* What is needed: An exact repetition of every entry, with no images, is the required answer.

* Data shown:
====

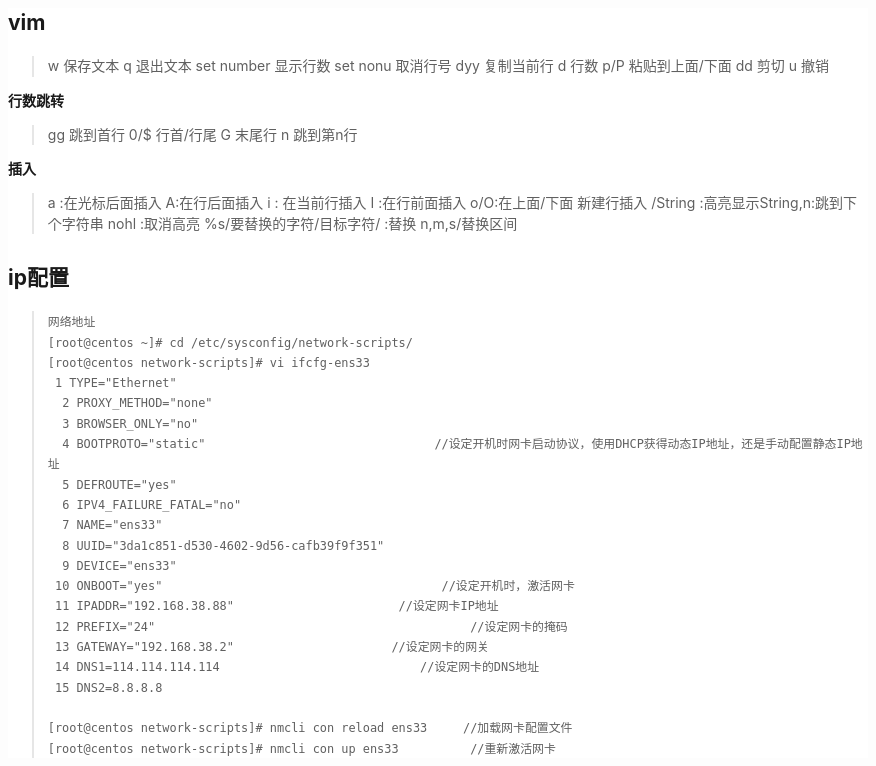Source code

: ## vim

> w  													保存文本
> q  													退出文本
> set number									显示行数
> set nonu	    									取消行号
> dyy													复制当前行
> d 														行数
> p/P													粘贴到上面/下面
> dd													剪切
> u														 撤销

**行数跳转**

> gg												跳到首行
> 0/$												行首/行尾
> G												末尾行
> n												跳到第n行

**插入**

> a :在光标后面插入
> A:在行后面插入
> i : 在当前行插入
> I :在行前面插入
> o/O:在上面/下面  新建行插入
> /String :高亮显示String,n:跳到下个字符串
> nohl :取消高亮
> %s/要替换的字符/目标字符/ :替换
> n,m,s/替换区间

## ip配置

> ```text
> 网络地址
> [root@centos ~]# cd /etc/sysconfig/network-scripts/
> [root@centos network-scripts]# vi ifcfg-ens33 
>  1 TYPE="Ethernet"
>   2 PROXY_METHOD="none"
>   3 BROWSER_ONLY="no"
>   4 BOOTPROTO="static"                                //设定开机时网卡启动协议，使用DHCP获得动态IP地址，还是手动配置静态IP地址
>   5 DEFROUTE="yes"
>   6 IPV4_FAILURE_FATAL="no"
>   7 NAME="ens33"
>   8 UUID="3da1c851-d530-4602-9d56-cafb39f9f351"
>   9 DEVICE="ens33"
>  10 ONBOOT="yes"                                       //设定开机时，激活网卡
>  11 IPADDR="192.168.38.88"                       //设定网卡IP地址
>  12 PREFIX="24"                                            //设定网卡的掩码
>  13 GATEWAY="192.168.38.2"                      //设定网卡的网关
>  14 DNS1=114.114.114.114                            //设定网卡的DNS地址                                                                                                         
>  15 DNS2=8.8.8.8
>  
> [root@centos network-scripts]# nmcli con reload ens33     //加载网卡配置文件
> [root@centos network-scripts]# nmcli con up ens33          //重新激活网卡
> ```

====

* Completed task:
Source code

: ## vim

> w  													保存文本
> q  													退出文本
> set number									显示行数
> set nonu	    									取消行号
> dyy													复制当前行
> d 														行数
> p/P													粘贴到上面/下面
> dd													剪切
> u														 撤销

**行数跳转**

> gg												跳到首行
> 0/$												行首/行尾
> G												末尾行
> n												跳到第n行

**插入**

> a :在光标后面插入
> A:在行后面插入
> i : 在当前行插入
> I :在行前面插入
> o/O:在上面/下面  新建行插入
> /String :高亮显示String,n:跳到下个字符串
> nohl :取消高亮
> %s/要替换的字符/目标字符/ :替换
> n,m,s/替换区间

## ip配置

> ```text
> 网络地址
> [root@centos ~]# cd /etc/sysconfig/network-scripts/
> [root@centos network-scripts]# vi ifcfg-ens33 
>  1 TYPE="Ethernet"
>   2 PROXY_METHOD="none"
>   3 BROWSER_ONLY="no"
>   4 BOOTPROTO="static"                                //设定开机时网卡启动协议，使用DHCP获得动态IP地址，还是手动配置静态IP地址
>   5 DEFROUTE="yes"
>   6 IPV4_FAILURE_FATAL="no"
>   7 NAME="ens33"
>   8 UUID="3da1c851-d530-4602-9d56-cafb39f9f351"
>   9 DEVICE="ens33"
>  10 ONBOOT="yes"                                       //设定开机时，激活网卡
>  11 IPADDR="192.168.38.88"                       //设定网卡IP地址
>  12 PREFIX="24"                                            //设定网卡的掩码
>  13 GATEWAY="192.168.38.2"                      //设定网卡的网关
>  14 DNS1=114.114.114.114                            //设定网卡的DNS地址                                                                                                         
>  15 DNS2=8.8.8.8
>  
> [root@centos network-scripts]# nmcli con reload ens33     //加载网卡配置文件
> [root@centos network-scripts]# nmcli con up ens33          //重新激活网卡
> ```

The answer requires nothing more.